My long-winded point here is that as I matured as a writer, I came to a renewed appreciation of my mother’s modest achievements as a watercolorist. Watercolor, except in the hands of a few painters such as Winslow Homer, John Marin, Georgia O’Keeffe and Andrew Wyeth, tends to be seen as a lesser medium than oil, acrylic, casein or tempera. Watercolors are humble things, a little powdered pigment mixed with water, the stuff of school children, illustrators and amateurs.
Watercolor was my mother’s medium. Her wet-on-wet still-life, landscape and floral paintings were only seen in the homes of her family and friends and once a year at the holiday art show at her church. Something about watercolor spoke to my mother and now she speaks to me through it.

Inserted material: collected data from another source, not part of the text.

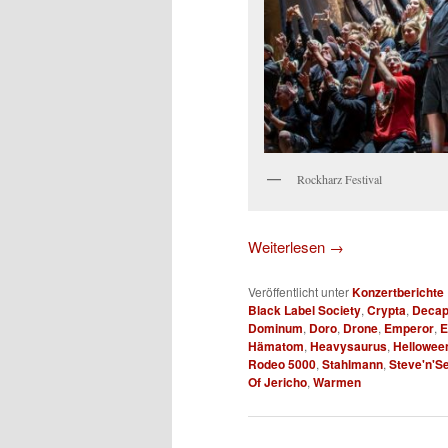
Rockharz Festival
Weiterlesen
→
Veröffentlicht unter
Konzertberichte
Black Label Society
,
Crypta
,
Decap
Dominum
,
Doro
,
Drone
,
Emperor
,
E
Hämatom
,
Heavysaurus
,
Hellowee
Rodeo 5000
,
Stahlmann
,
Steve'n'S
Of Jericho
,
Warmen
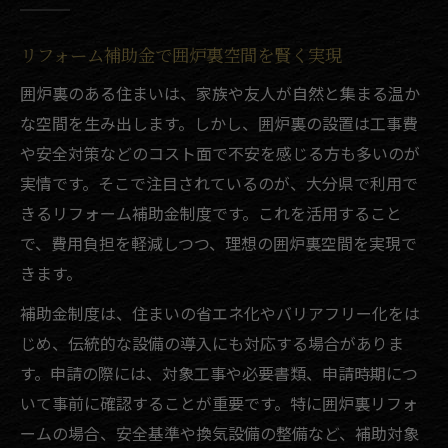
リフォーム補助金で囲炉裏空間を賢く実現
囲炉裏のある住まいは、家族や友人が自然と集まる温か
な空間を生み出します。しかし、囲炉裏の設置は工事費
や安全対策などのコスト面で不安を感じる方も多いのが
実情です。そこで注目されているのが、大分県で利用で
きるリフォーム補助金制度です。これを活用すること
で、費用負担を軽減しつつ、理想の囲炉裏空間を実現で
きます。
補助金制度は、住まいの省エネ化やバリアフリー化をは
じめ、伝統的な設備の導入にも対応する場合がありま
す。申請の際には、対象工事や必要書類、申請時期につ
いて事前に確認することが重要です。特に囲炉裏リフォ
ームの場合、安全基準や換気設備の整備など、補助対象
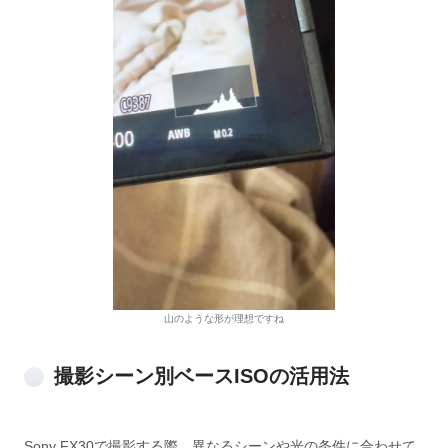
山のような形が理想ですね
撮影シーン別ベースISOの活用法
Sony FX30で撮影する際、異なるシーンや光の条件に合わせて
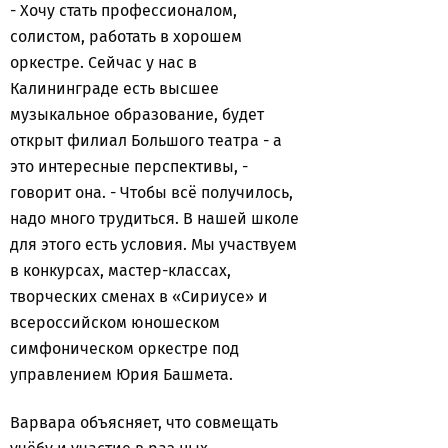
- Хочу стать профессионалом,
солистом, работать в хорошем
оркестре. Сейчас у нас в
Калининграде есть высшее
музыкальное образование, будет
открыт филиал Большого театра - а
это интересные перспективы, -
говорит она. - Чтобы всё получилось,
надо много трудиться. В нашей школе
для этого есть условия. Мы участвуем
в конкурсах, мастер-классах,
творческих сменах в «Сириусе» и
всероссийском юношеском
симфоническом оркестре под
управлением Юрия Башмета.
Варвара объясняет, что совмещать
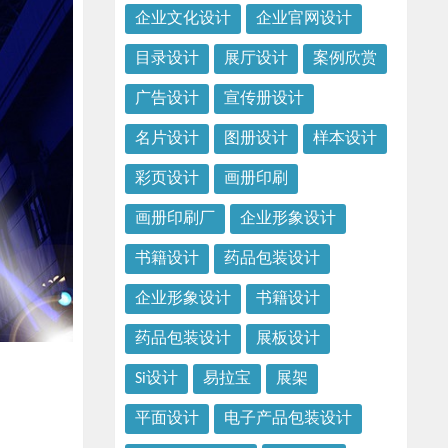
企业文化设计
企业官网设计
目录设计
展厅设计
案例欣赏
广告设计
宣传册设计
名片设计
图册设计
样本设计
彩页设计
画册印刷
画册印刷厂
企业形象设计
书籍设计
药品包装设计
企业形象设计
书籍设计
药品包装设计
展板设计
Si设计
易拉宝
展架
平面设计
电子产品包装设计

The last two paintings we acquired – a lily by DeWitt Hardy and a pair of dark, brooding views of the apple tree in his New Brunswick backyard by Stephen Scott – are watercolors. It was not until a visitor saw the Hardy painting and asked if it were by my mother that it dawned on me that a lot of the appeal of the lily and the apple trees is that they are fluent in the fluid language my mother tried to speak.
During the last two years of their lives my parents’ world was reduced to a shared room in a nursing home. Other than family photographs, they took precious little with them when they could no longer live in their own home, but one of the few things my mother took were her watercolors. As she approached 90 and eternity in the nursing home, my mother created an identity for herself beyond that of old lady, invalid and patient. She painted small watercolors for staff members and fellow patients, taking special requests and sharing her time and talent right to the very end. Painting gave her an identity. Betty Beem was an artist. I know that now, but I didn’t always.